** START OF Quoted passage **

After stifling an eye roll, I said that I thought that “nice” was subjective because what one woman might think is a nice gesture or approach, another woman may find offensive. Same with men. When my wife and her friend started talking about finding someone who is a good fit for your kids, I heard this from the woman I married: “There’s a difference between a single father and a divorced dad.”
I’m not ashamed to admit this dumbfounded me. “What’s the difference?” I asked.
Her answer startled me and even angered me a bit. Not at her exactly, but at the stereotype she shared that her friend completely understood without an explanation.
According to this mindset, men who do not have their children full time are not single fathers. They are considered divorced dads. Single fathers are those that care for their children full time and “understand” what a single mother contends with on the day-to-day as a result. Divorced dads are men who have their children every other weekend and have all kinds of freedom in between, and as such do not act like fathers during that time. They don’t always consider the time they have outside having their children at all intersecting with the time they spend with their kids, which makes them seem irresponsible.
That was my summation of what she said, understand. Her explanation was more eloquent, but no less astounding. And denigrating in my opinion, considering I only get my sons every weekend as per my custody agreement.
I waited until we were on our way home so I could calm down a bit, but I had to ask. I had to know. “Did you see me as a divorced dad, not a single father when we started dating?”
Realizing that I may have been offended by that, she sheepishly replied, “Yes … and you overcame that.”

** END OF Quoted passage **

## What is required
Quote the passage above about single fathers and divorced dads in full, word for word.

** START OF Data listing **

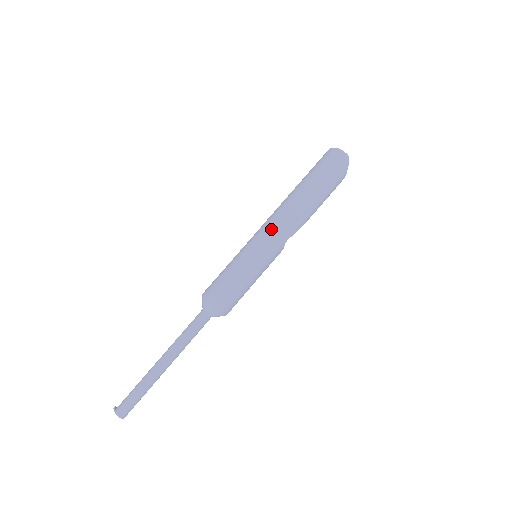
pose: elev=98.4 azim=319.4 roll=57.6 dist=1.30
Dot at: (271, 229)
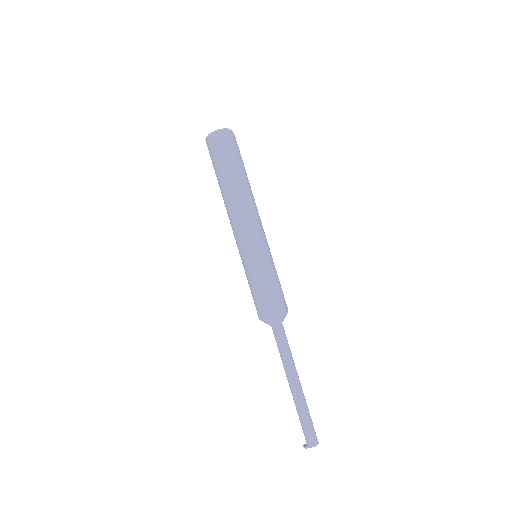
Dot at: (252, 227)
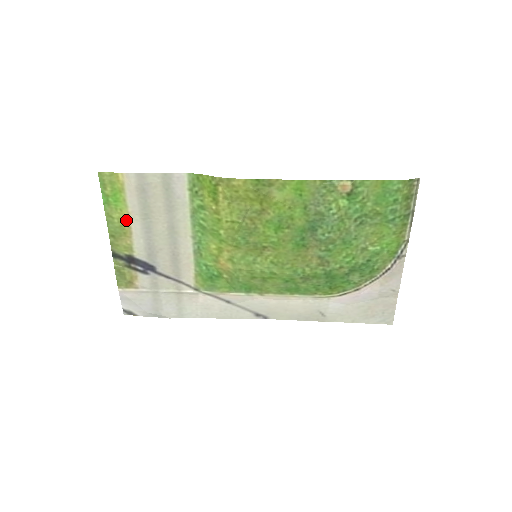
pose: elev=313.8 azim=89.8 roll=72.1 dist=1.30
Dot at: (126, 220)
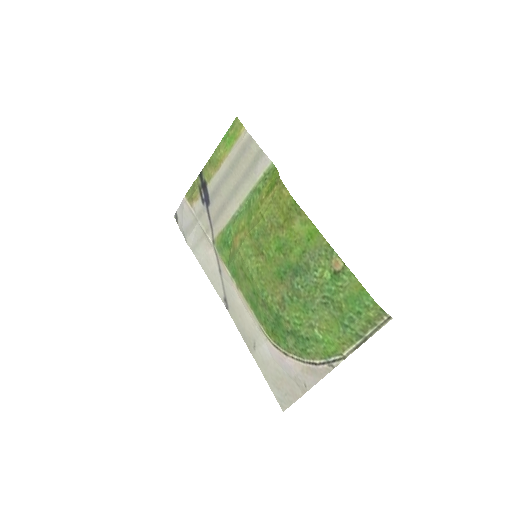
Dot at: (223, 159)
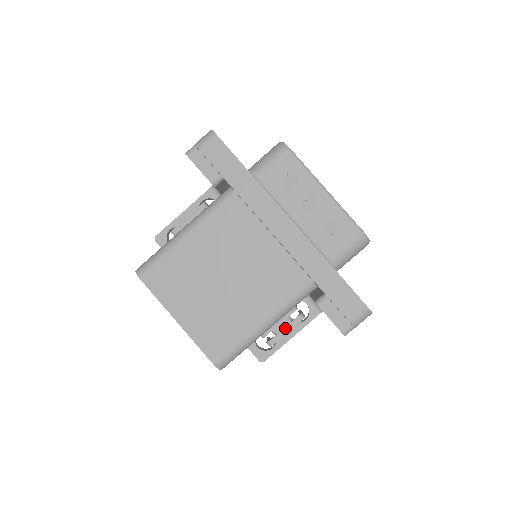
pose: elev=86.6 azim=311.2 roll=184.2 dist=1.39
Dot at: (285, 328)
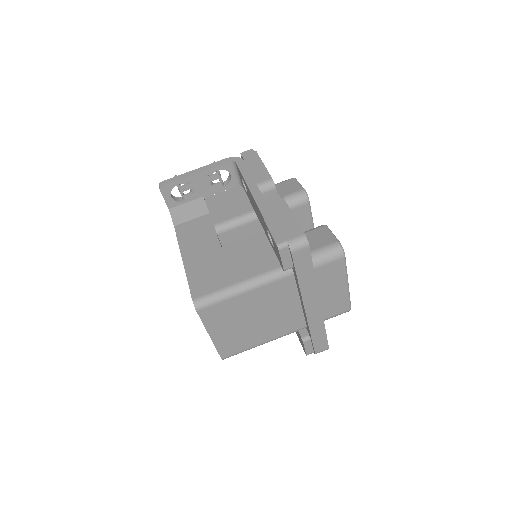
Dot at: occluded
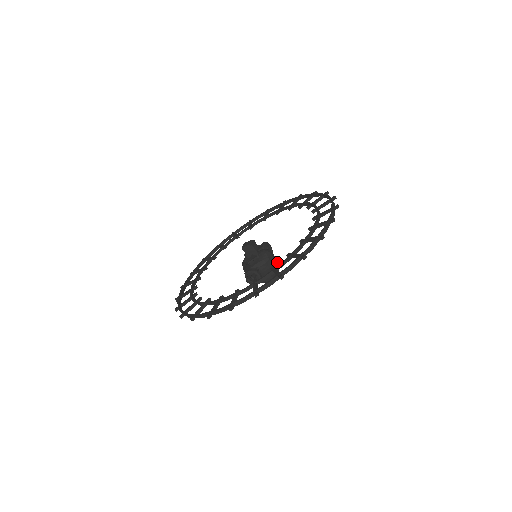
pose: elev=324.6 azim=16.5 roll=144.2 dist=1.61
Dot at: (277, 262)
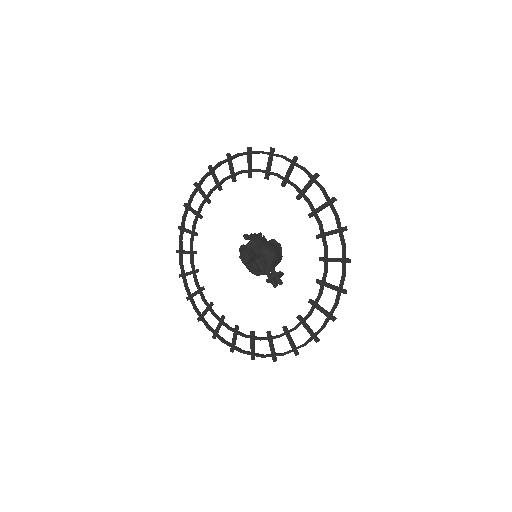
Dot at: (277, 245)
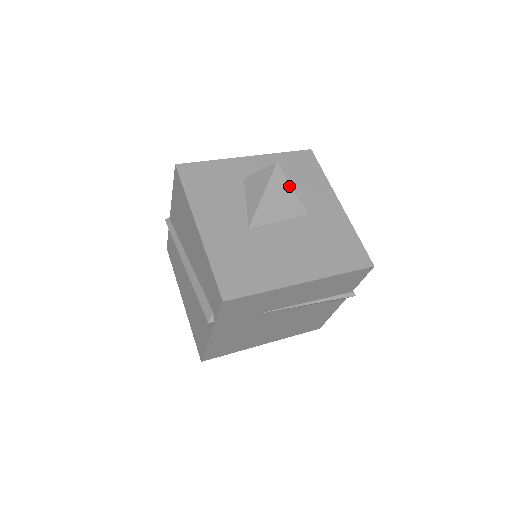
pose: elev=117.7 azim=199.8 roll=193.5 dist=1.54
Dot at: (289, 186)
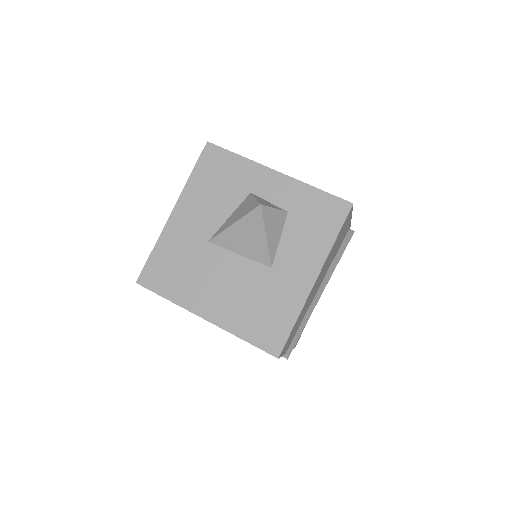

** END OF Data listing **

## Response to this task
After stifling an eye roll, I said that I thought that “nice” was subjective because what one woman might think is a nice gesture or approach, another woman may find offensive. Same with men. When my wife and her friend started talking about finding someone who is a good fit for your kids, I heard this from the woman I married: “There’s a difference between a single father and a divorced dad.”
I’m not ashamed to admit this dumbfounded me. “What’s the difference?” I asked.
Her answer startled me and even angered me a bit. Not at her exactly, but at the stereotype she shared that her friend completely understood without an explanation.
According to this mindset, men who do not have their children full time are not single fathers. They are considered divorced dads. Single fathers are those that care for their children full time and “understand” what a single mother contends with on the day-to-day as a result. Divorced dads are men who have their children every other weekend and have all kinds of freedom in between, and as such do not act like fathers during that time. They don’t always consider the time they have outside having their children at all intersecting with the time they spend with their kids, which makes them seem irresponsible.
That was my summation of what she said, understand. Her explanation was more eloquent, but no less astounding. And denigrating in my opinion, considering I only get my sons every weekend as per my custody agreement.
I waited until we were on our way home so I could calm down a bit, but I had to ask. I had to know. “Did you see me as a divorced dad, not a single father when we started dating?”
Realizing that I may have been offended by that, she sheepishly replied, “Yes … and you overcame that.”